Retype every row below, keeping each line the same as it appears.

--- Material provided Enclosed Below ---

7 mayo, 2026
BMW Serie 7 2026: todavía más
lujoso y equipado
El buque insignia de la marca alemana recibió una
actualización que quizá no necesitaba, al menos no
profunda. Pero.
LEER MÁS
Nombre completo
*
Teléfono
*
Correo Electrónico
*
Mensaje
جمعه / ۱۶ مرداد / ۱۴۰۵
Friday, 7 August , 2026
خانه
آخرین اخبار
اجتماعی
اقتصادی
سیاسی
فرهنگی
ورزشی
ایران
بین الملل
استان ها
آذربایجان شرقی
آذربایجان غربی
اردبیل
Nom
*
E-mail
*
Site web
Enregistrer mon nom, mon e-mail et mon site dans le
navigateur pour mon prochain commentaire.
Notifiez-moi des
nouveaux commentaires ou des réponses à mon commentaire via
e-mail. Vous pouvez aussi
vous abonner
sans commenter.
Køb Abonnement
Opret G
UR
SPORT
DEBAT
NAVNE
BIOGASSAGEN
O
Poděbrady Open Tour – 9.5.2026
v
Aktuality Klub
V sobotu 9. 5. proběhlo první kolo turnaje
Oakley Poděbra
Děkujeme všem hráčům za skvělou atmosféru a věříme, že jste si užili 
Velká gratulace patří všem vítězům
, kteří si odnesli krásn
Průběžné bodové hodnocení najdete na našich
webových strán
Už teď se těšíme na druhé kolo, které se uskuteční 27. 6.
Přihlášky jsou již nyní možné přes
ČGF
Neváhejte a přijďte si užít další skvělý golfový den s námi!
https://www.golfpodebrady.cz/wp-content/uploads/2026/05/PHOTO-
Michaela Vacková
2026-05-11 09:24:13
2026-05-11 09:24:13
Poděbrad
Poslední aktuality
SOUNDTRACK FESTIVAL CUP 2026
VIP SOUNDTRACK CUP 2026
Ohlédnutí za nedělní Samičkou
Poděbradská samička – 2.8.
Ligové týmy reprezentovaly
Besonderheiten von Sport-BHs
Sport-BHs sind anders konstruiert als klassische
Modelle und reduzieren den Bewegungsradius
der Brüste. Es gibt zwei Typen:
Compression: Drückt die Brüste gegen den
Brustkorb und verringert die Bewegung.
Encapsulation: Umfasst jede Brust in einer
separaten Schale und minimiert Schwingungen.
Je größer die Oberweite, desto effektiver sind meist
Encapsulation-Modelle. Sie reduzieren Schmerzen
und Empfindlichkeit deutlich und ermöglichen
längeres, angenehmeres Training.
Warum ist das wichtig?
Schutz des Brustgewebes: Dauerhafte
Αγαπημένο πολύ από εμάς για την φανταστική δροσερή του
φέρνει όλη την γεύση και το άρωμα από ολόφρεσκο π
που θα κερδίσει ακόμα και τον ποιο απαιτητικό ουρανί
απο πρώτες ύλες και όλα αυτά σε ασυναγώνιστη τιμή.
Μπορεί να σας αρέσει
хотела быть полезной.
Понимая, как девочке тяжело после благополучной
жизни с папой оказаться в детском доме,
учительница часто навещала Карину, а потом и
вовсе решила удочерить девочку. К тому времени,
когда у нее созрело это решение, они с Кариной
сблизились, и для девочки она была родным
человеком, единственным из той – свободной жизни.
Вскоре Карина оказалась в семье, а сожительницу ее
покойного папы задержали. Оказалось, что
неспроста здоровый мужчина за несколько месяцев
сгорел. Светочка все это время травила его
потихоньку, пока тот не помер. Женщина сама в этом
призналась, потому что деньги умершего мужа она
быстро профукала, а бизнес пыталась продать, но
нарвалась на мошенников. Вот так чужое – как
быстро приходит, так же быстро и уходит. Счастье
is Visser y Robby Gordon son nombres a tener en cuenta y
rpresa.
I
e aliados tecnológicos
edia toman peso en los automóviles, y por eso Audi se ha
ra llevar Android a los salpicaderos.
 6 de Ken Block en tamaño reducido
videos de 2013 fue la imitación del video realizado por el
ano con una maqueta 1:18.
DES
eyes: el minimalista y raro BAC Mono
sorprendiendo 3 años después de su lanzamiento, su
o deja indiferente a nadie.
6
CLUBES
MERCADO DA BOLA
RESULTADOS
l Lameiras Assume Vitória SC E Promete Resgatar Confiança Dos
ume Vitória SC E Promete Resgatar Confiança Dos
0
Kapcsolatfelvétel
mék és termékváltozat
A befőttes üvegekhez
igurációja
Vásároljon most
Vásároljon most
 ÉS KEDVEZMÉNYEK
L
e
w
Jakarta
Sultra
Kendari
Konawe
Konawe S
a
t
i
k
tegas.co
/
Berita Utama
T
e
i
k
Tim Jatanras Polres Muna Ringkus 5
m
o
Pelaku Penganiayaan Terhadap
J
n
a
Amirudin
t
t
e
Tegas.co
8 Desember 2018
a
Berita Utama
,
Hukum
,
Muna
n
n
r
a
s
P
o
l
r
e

--- End of Enclosed Material provided ---

Finished exercise ▸
7 mayo, 2026
BMW Serie 7 2026: todavía más
lujoso y equipado
El buque insignia de la marca alemana recibió una
actualización que quizá no necesitaba, al menos no
profunda. Pero.
LEER MÁS
Nombre completo
*
Teléfono
*
Correo Electrónico
*
Mensaje
جمعه / ۱۶ مرداد / ۱۴۰۵
Friday, 7 August , 2026
خانه
آخرین اخبار
اجتماعی
اقتصادی
سیاسی
فرهنگی
ورزشی
ایران
بین الملل
استان ها
آذربایجان شرقی
آذربایجان غربی
اردبیل
Nom
*
E-mail
*
Site web
Enregistrer mon nom, mon e-mail et mon site dans le
navigateur pour mon prochain commentaire.
Notifiez-moi des
nouveaux commentaires ou des réponses à mon commentaire via
e-mail. Vous pouvez aussi
vous abonner
sans commenter.
Køb Abonnement
Opret G
UR
SPORT
DEBAT
NAVNE
BIOGASSAGEN
O
Poděbrady Open Tour – 9.5.2026
v
Aktuality Klub
V sobotu 9. 5. proběhlo první kolo turnaje
Oakley Poděbra
Děkujeme všem hráčům za skvělou atmosféru a věříme, že jste si užili 
Velká gratulace patří všem vítězům
, kteří si odnesli krásn
Průběžné bodové hodnocení najdete na našich
webových strán
Už teď se těšíme na druhé kolo, které se uskuteční 27. 6.
Přihlášky jsou již nyní možné přes
ČGF
Neváhejte a přijďte si užít další skvělý golfový den s námi!
https://www.golfpodebrady.cz/wp-content/uploads/2026/05/PHOTO-
Michaela Vacková
2026-05-11 09:24:13
2026-05-11 09:24:13
Poděbrad
Poslední aktuality
SOUNDTRACK FESTIVAL CUP 2026
VIP SOUNDTRACK CUP 2026
Ohlédnutí za nedělní Samičkou
Poděbradská samička – 2.8.
Ligové týmy reprezentovaly
Besonderheiten von Sport-BHs
Sport-BHs sind anders konstruiert als klassische
Modelle und reduzieren den Bewegungsradius
der Brüste. Es gibt zwei Typen:
Compression: Drückt die Brüste gegen den
Brustkorb und verringert die Bewegung.
Encapsulation: Umfasst jede Brust in einer
separaten Schale und minimiert Schwingungen.
Je größer die Oberweite, desto effektiver sind meist
Encapsulation-Modelle. Sie reduzieren Schmerzen
und Empfindlichkeit deutlich und ermöglichen
längeres, angenehmeres Training.
Warum ist das wichtig?
Schutz des Brustgewebes: Dauerhafte
Αγαπημένο πολύ από εμάς για την φανταστική δροσερή του
φέρνει όλη την γεύση και το άρωμα από ολόφρεσκο π
που θα κερδίσει ακόμα και τον ποιο απαιτητικό ουρανί
απο πρώτες ύλες και όλα αυτά σε ασυναγώνιστη τιμή.
Μπορεί να σας αρέσει
хотела быть полезной.
Понимая, как девочке тяжело после благополучной
жизни с папой оказаться в детском доме,
учительница часто навещала Карину, а потом и
вовсе решила удочерить девочку. К тому времени,
когда у нее созрело это решение, они с Кариной
сблизились, и для девочки она была родным
человеком, единственным из той – свободной жизни.
Вскоре Карина оказалась в семье, а сожительницу ее
покойного папы задержали. Оказалось, что
неспроста здоровый мужчина за несколько месяцев
сгорел. Светочка все это время травила его
потихоньку, пока тот не помер. Женщина сама в этом
призналась, потому что деньги умершего мужа она
быстро профукала, а бизнес пыталась продать, но
нарвалась на мошенников. Вот так чужое – как
быстро приходит, так же быстро и уходит. Счастье
is Visser y Robby Gordon son nombres a tener en cuenta y
rpresa.
I
e aliados tecnológicos
edia toman peso en los automóviles, y por eso Audi se ha
ra llevar Android a los salpicaderos.
 6 de Ken Block en tamaño reducido
videos de 2013 fue la imitación del video realizado por el
ano con una maqueta 1:18.
DES
eyes: el minimalista y raro BAC Mono
sorprendiendo 3 años después de su lanzamiento, su
o deja indiferente a nadie.
6
CLUBES
MERCADO DA BOLA
RESULTADOS
l Lameiras Assume Vitória SC E Promete Resgatar Confiança Dos
ume Vitória SC E Promete Resgatar Confiança Dos
0
Kapcsolatfelvétel
mék és termékváltozat
A befőttes üvegekhez
igurációja
Vásároljon most
Vásároljon most
 ÉS KEDVEZMÉNYEK
L
e
w
Jakarta
Sultra
Kendari
Konawe
Konawe S
a
t
i
k
tegas.co
/
Berita Utama
T
e
i
k
Tim Jatanras Polres Muna Ringkus 5
m
o
Pelaku Penganiayaan Terhadap
J
n
a
Amirudin
t
t
e
Tegas.co
8 Desember 2018
a
Berita Utama
,
Hukum
,
Muna
n
n
r
a
s
P
o
l
r
e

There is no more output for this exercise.